● What to work on
Copy out each line of the data that holds the word "Ełku".

● Excerpted data
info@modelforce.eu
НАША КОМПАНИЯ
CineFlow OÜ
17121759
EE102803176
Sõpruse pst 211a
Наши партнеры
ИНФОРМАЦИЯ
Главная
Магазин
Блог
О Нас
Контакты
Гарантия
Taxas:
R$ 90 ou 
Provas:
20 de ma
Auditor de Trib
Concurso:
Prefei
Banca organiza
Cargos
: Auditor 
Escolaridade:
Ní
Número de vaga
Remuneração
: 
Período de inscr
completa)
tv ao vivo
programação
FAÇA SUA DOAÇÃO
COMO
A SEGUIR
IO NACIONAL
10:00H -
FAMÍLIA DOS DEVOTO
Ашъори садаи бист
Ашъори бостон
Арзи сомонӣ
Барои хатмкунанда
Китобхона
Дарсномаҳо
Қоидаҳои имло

--

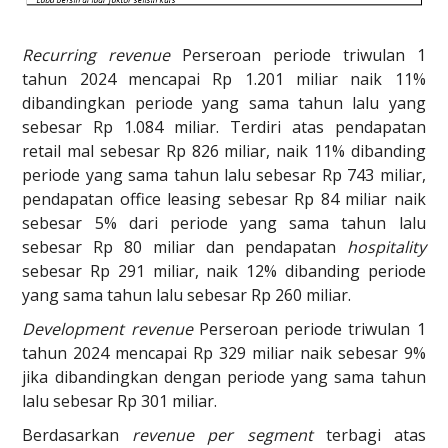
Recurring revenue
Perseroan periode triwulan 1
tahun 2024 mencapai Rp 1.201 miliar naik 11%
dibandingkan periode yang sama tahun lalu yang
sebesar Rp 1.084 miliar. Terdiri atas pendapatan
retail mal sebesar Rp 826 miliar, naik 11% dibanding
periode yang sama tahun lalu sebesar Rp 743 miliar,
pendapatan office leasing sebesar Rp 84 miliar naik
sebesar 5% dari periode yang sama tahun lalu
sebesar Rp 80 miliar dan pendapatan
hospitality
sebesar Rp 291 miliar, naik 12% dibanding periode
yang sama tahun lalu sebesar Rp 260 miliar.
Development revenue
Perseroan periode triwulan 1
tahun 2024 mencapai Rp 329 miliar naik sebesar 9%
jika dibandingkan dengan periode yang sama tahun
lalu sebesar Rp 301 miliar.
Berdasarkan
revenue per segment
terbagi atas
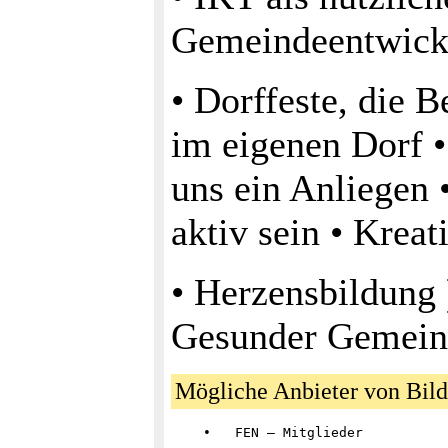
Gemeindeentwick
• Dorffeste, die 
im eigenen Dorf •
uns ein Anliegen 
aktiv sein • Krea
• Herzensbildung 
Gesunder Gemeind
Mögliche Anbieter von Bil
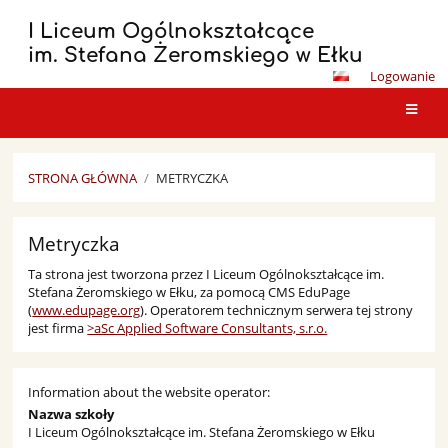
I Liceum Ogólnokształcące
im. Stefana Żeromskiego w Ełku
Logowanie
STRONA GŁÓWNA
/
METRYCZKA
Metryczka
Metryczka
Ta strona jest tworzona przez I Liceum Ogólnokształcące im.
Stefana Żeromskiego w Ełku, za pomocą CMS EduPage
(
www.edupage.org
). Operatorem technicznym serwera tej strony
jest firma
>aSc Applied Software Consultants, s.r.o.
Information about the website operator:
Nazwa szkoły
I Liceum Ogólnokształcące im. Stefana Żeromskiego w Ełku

● Answer for this exercise
im. Stefana Żeromskiego w Ełku
Stefana Żeromskiego w Ełku, za pomocą CMS EduPage
I Liceum Ogólnokształcące im. Stefana Żeromskiego w Ełku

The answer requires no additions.